Conscientes  de este sentimiento, las princesas sirias
tomaron medidas para conservar el poder y,
cuando el fanático Heliogábalo fue asesinado por
los soldados, pusieron en el trono a Alexiano, hijo de Mamea, que
era de opiniones mas moderadas y tenia costumbres menos
asiáticas. Como emperador tomo el nombre de Marco Aurelio
Severo Alejandro. Tanto él como su madre procuraron
reconciliar a la nobleza romana con su gobierno militar.
Se restauraron algunas formas antiguas de la pública y se
convocó al Senado para que volviera a participar en los
asuntos públicos. Pero Alejandro no podía controlar
al ejército. Apenas pudo rechazar el peligro de Oriente
cuando la dinastía sasánida de los reyes persas,
después de terminar con la dinastía parta de los
Arsácidas, invadió las provincias romanas. Pero una
campaña contra los germanos, en la frontera del
Rin, costo la vida al
Emperador; sus propios soldados lo asesinaron el año
235.

OBJETIVO DEL EJERCICIO:
Vuelve a escribir el pasaje del texto sobre las princesas sirias desde "Conscientes  de este" hasta "su gobierno militar.", pero cambia "nobleza romana" por "aristocracia romana".

MATERIAL DADO:
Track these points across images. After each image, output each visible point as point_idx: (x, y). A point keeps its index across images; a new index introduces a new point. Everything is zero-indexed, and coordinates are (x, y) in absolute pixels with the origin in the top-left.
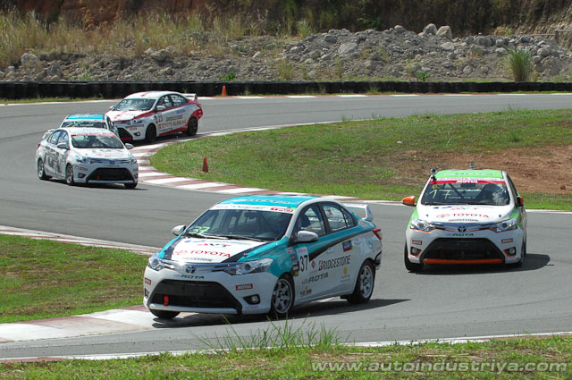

RESPUESTA ESPERADA:
Conscientes  de este sentimiento, las princesas sirias
tomaron medidas para conservar el poder y,
cuando el fanático Heliogábalo fue asesinado por
los soldados, pusieron en el trono a Alexiano, hijo de Mamea, que
era de opiniones mas moderadas y tenia costumbres menos
asiáticas. Como emperador tomo el nombre de Marco Aurelio
Severo Alejandro. Tanto él como su madre procuraron
reconciliar a la aristocracia romana con su gobierno militar.